Fabio Scliar, head of the environment unit of Brazil's federal police department, told Brazilian media this week that the deep water well "could not and should not have been drilled under the conditions presented in the area," adding that an "absurd" amount of pressure was used at the site situated off the coast of Rio de Janeiro state. "All indications are that a desire for profits led (Chevron) to take the prohibitive risk" of drilling at the site, Scliar concluded.
On March 16, a Brazilian judge barred Chevron's Brazil Chief, George Buck, and 16 other executives from leaving the country until an investigation of the company's offshore oil spills has been completed.
Chevron's longtime strategy in Ecuador—deny everything, bluster angrily and counter-attack with hundreds of lawyers—just doesn't work in Brazil.
The government's oil regulatory agency has ordered Chevron to stop drilling any new holes, although it allowed production to continue at existing wells.

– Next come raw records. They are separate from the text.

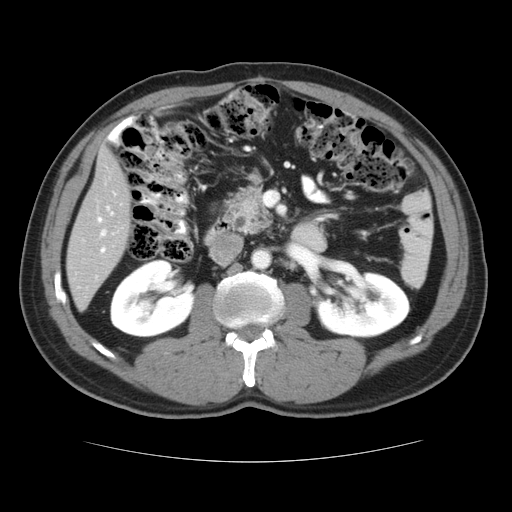
Contrast-enhanced abdominal CT, one axial slice; 120 kVp; intravenous contrast given; soft-tissue window (W 400 / L 40 HU); 5 mm slice thickness; 512 × 512 image matrix, field of view 374 × 374 mm. From the clinical record (not read from this slice): patient: male, age 54 years at operation; diagnosis: colorectal cancer liver metastases, imaged before liver resection; multiple liver metastases: yes; largest metastasis: 1.6 cm; disease in both lobes: yes.
Structures marked on this image (outlined manually by an expert reader):
- hepatic veins: bounding box <99,205,114,238> (left, top, right, bottom; pixels)
- liver: <68,147,133,310>
- planned liver remnant (the part of the liver to remain after resection): <68,183,131,310>
- portal vein (with intrahepatic branches): <98,218,105,252>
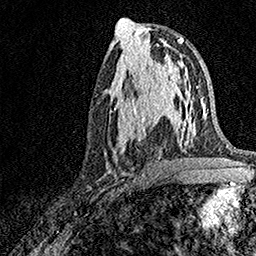
Breast MRI, one axial slice. Slice 72 of 158 in the series (ordered by position). Cropped to one breast. Dynamic contrast-enhanced series, time point 2 of 7 at this slice position (early post-contrast). 1.5 T. TE 3.5 ms, TR 7.2 ms. 1 mm slice thickness. 256 × 256 image matrix, field of view 165 × 165 mm. Female patient.
Outlined on this slice (semi-automatic segmentation, software-assisted and operator-edited):
- enhancing-tissue mask used for the functional tumour volume (all voxels passing the contrast-enhancement thresholds inside the analysis volume; usually the tumour): bounding box (x1, y1, x2, y2) in pixels: (117, 93, 171, 152)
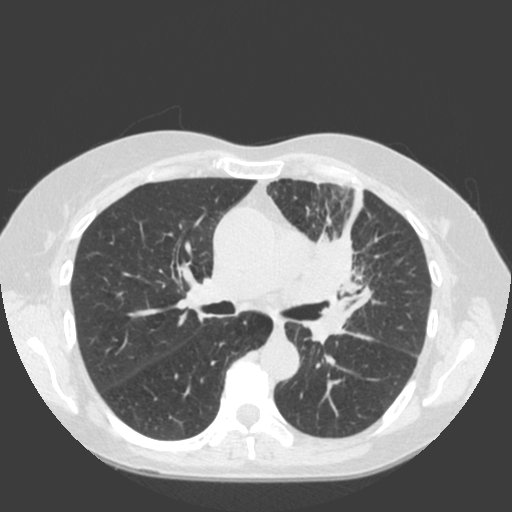
Low-dose screening chest CT, axial slice. First (baseline) screen. Lung window (W 1500 / L -600 HU). Standard (soft-tissue) reconstruction kernel (C). Slice 70 of 184 in the series. Female, age 66 years at enrolment. Current smoker at enrolment.
Expert reader's lesion annotation, box from (x=278, y=207) to (x=402, y=319) px. The exam's reader record, not a measurement of the box and not confirmed to be the same lesion: non-calcified nodule or mass ≥4 mm, left upper lobe, 61 × 45 mm, spiculated (stellate) margins, soft tissue attenuation. Participant outcome: lung cancer diagnosed 19 days after this screen — squamous cell carcinoma, keratinizing, NOS, left upper lobe, left hilum, mediastinum, left main stem bronchus, other location, poorly differentiated (G3), stage IIIB (AJCC 6th edition), 60 mm at pathology.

Federal prosecutors asked a federal court to levy an $11 billion fine on Chevron and to shut down the company's operations altogether.
On Feb. 29, a judge declined to issue a preliminary injunction shutting down the company—a move that no doubt raised Chevron executives' hopes that the company would soon be scot-free.
But lo and behold, on Friday, March 16, government officials announced that they had detected another leak coming from Chevron's wells in Frade. A kilometer-long slick was seen spreading over the ocean surface, and Chevron said frantically that it would try to capture the oil in containment devices.
This time, the Brazilian judiciary seemed to realize that the kid gloves needed to come off. Federal Judge Vlamir Costa Magalhães quickly barred the Chevron executives from leaving the country. "There is no doubt the exit of these people from the country, at this moment, would generate considerable risk to the investigation," he said.
For Chevron, the stakes are high. Brazil's offshore oil reserves are considered one of the world's untapped frontiers for oil development, potentially holding as much as 100 billion barrels of crude. The so-called pre-salt fields lie two miles below the ocean surface and another two to four miles beneath the seabed. Chevron has a 52 percent operating stake in the Frade field and has spent around $2 billion so far on its development. Brazil is seen as a big part of Chevron's announced strategy of raising its global oil output by 20 percent over the next five years.
For Brazil, these geological difficulties mean that oil companies need to show know-how and sensitivity, not a callous, "drill, baby drill" attitude. But in an industry full of bad actors, Chevron has proven itself to be beyond the pale, due its record of environmental negligence and rights violations in Ecuador and around the world.
Brazil is slowly realizing what it signed up for. Caveat emptor.